- Conditions between now and early spring in California will determine the amount of SWP water DWR will be able to deliver.
- The current estimate is that DWR will be able to deliver 40 percent of the slightly more than 4 million acre-feet of water to more than 25 million Californians and nearly a million acres of irrigated farmland.
The Department of Water Resources will conduct this winter's second snow survey on January 29.
The second snow survey each season is the first comprehensive look at the snowpack in which all snow courses active in the statewide network, approximately 250, are measured manually. In comparison, just 15 to 20 courses typically are manually measured in the initial surveys. The manual surveys – conducted on or about the first of the month from January through May – supplement and check the accuracy of real-time electronic sensors up and down the state’s mountain ranges.
One focus of attention on January 29 will be the manual survey scheduled for 11 a.m. off Highway 50 near Echo Summit. This combined with the information gathered from all the manual surveys and the electronic sensors will give a comprehensive picture of statewide snowpack conditions.
(See related: Snow surveyor living dream job in West)
Electronic readings indicate that water content in the statewide snowpack is 97 percent of normal for the date and 53 percent of the average April 1 reading, when the snowpack is normally at its peak before the spring melt.
The snowpack normally provides about a third of California’s water supply as it slowly melts into streams, reservoirs and aquifers in spring and early summer.

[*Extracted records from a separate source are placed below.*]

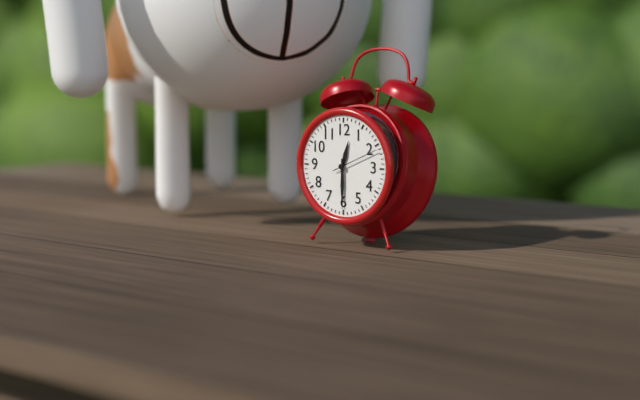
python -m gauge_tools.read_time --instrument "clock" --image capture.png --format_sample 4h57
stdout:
12h30
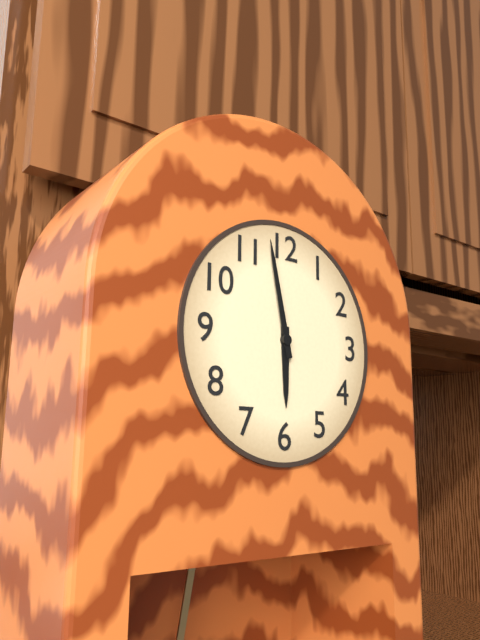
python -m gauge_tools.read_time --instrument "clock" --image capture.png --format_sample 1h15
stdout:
5h58
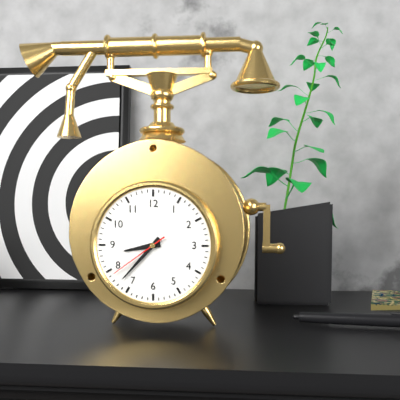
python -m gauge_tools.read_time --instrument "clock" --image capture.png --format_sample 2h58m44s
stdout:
8h37m39s
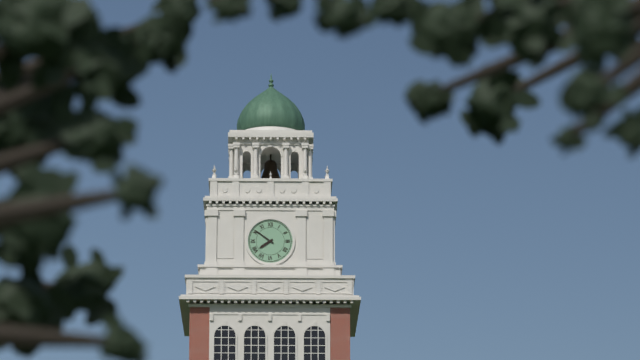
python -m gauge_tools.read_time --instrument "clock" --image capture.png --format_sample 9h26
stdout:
7h51
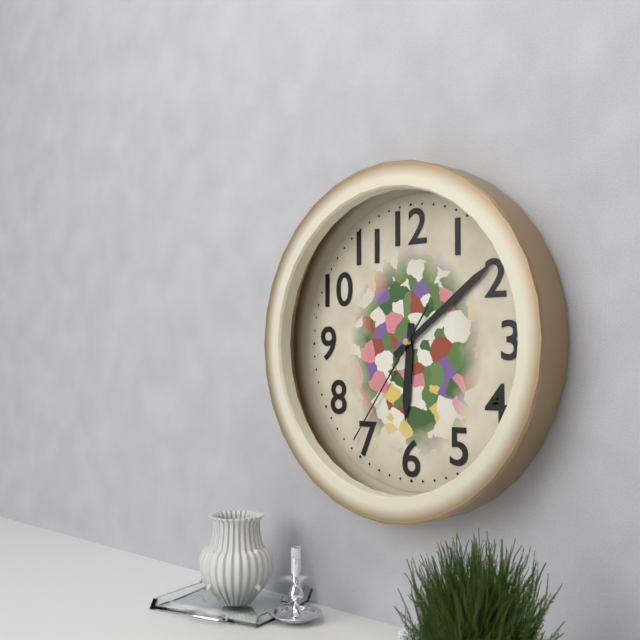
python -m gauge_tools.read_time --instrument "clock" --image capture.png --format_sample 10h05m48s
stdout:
6h09m36s
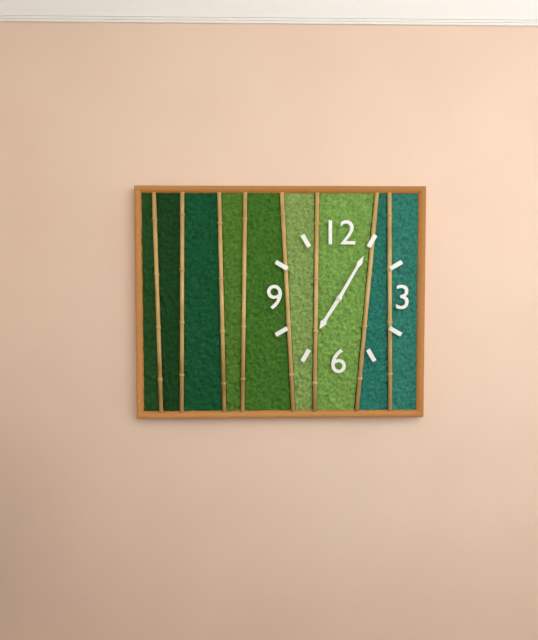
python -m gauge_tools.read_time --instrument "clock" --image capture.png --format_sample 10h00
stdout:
7h05
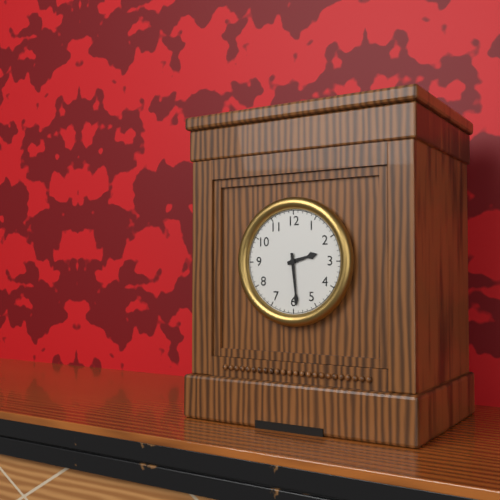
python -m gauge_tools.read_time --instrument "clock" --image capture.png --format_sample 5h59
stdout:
2h29
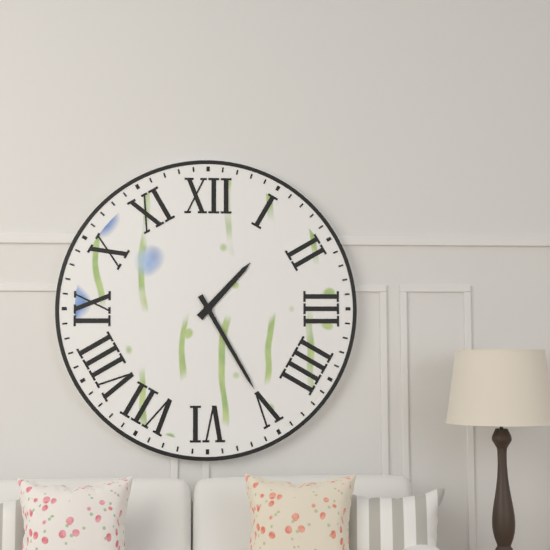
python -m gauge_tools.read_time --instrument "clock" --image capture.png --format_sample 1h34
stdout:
1h25
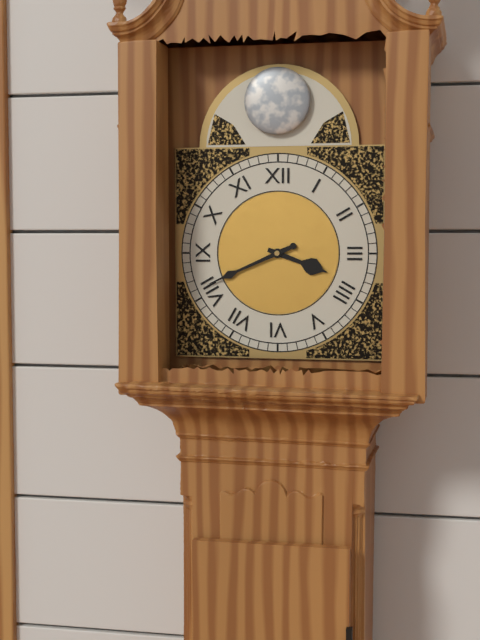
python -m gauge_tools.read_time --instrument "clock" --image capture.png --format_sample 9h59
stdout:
3h41
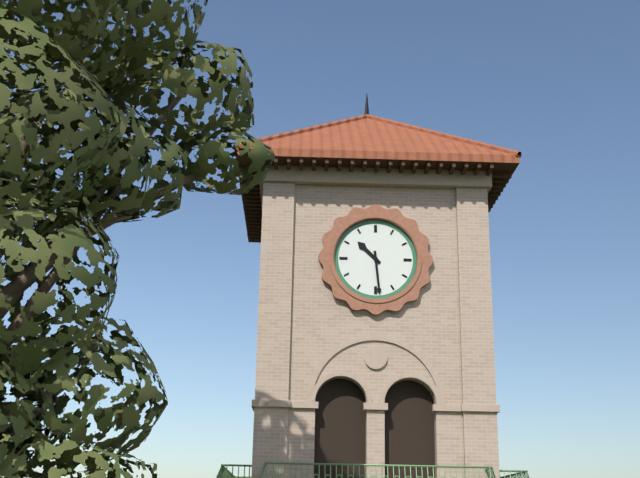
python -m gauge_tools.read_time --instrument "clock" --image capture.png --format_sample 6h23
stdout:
10h29
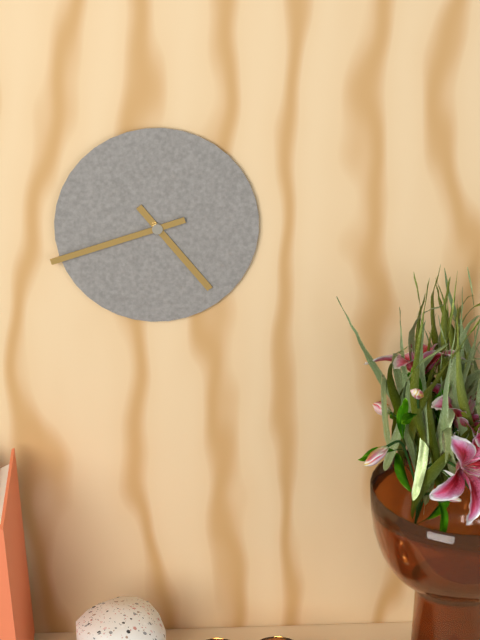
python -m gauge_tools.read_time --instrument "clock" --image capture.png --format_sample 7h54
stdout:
4h42
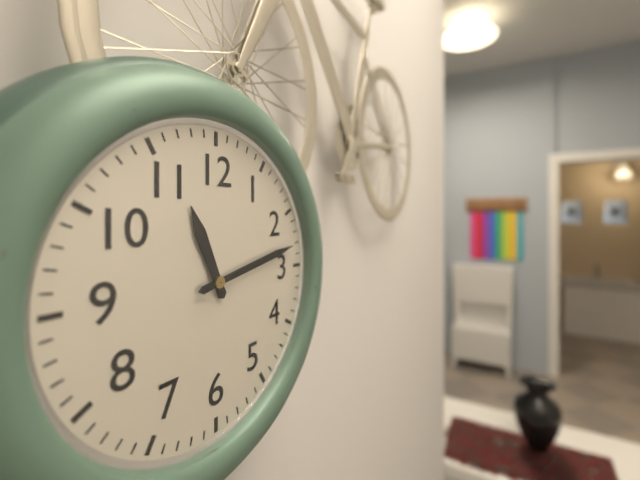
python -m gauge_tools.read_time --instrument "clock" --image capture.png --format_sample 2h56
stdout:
11h13
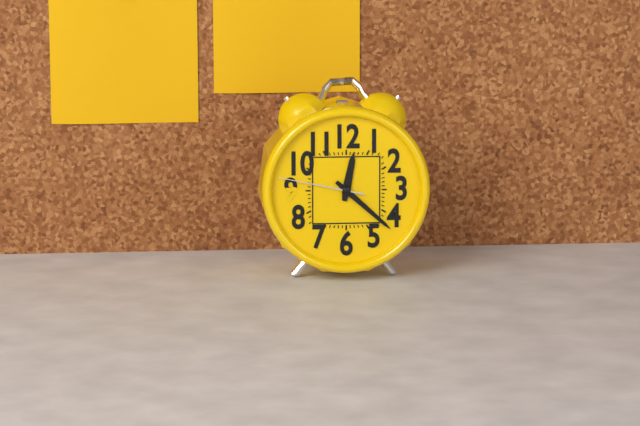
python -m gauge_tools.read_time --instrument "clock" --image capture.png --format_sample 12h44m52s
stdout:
12h22m47s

Lake Oroville in Butte County, the State Water Project's principal storage reservoir, is at 113 percent of its average level for the date (75 percent of its 3.5 million acre-foot capacity). Lake Shasta north of Redding, the federal Central Valley Project’s largest reservoir with a capacity of 4.5 million acre-feet, is at 112 percent of its normal storage level for the date (75 percent of capacity). However, San Luis Reservoir in Merced County, an important storage reservoir south of the Delta, is at only 77 percent of average for the date (60 percent of its capacity of 2,027,840 acre-feet). San Luis is a critically important source of water for both the State Water Project and Central Valley Project.
(An acre-foot is 325,851 gallons, enough to cover one acre to a depth of one foot.)
Conditions between now and early spring will determine the amount of State Water Project (SWP) water DWR will be able to deliver this calendar year. The current estimate is that DWR will be able to deliver 40 percent of the slightly more than 4 million acre-feet of water requested by the 29 public agencies that distribute SWP water to more than 25 million Californians and nearly a million acres of irrigated farmland.
The final SWP allocation for calendar year 2012 was 65 percent of requested deliveries. The initial delivery estimate for calendar year 2011 was only 25 percent of requested SWP water. However, as winter took hold, a near-record snowpack and heavy rains resulted in deliveries of 80 percent of requests in 2011. The final allocation was 50 percent in 2010, 40 percent in 2009, 35 percent in 2008, and 60 percent in 2007. The last 100 percent allocation -- difficult to achieve even in wet years because of pumping restrictions to protect Delta fish -- was in 2006.
The news media is invited to accompany DWR snow surveyors near Echo Summit on January 29. The location is Phillips Station at Highway 50 and Sierra at Tahoe
Road approximately 90 miles east of Sacramento. Measurements will begin at 11 a.m. Reporters and photographers driving to the site should park along Highway 50, and are advised to bring snowshoes or cross-country skis. Results should be available by 1 p.m.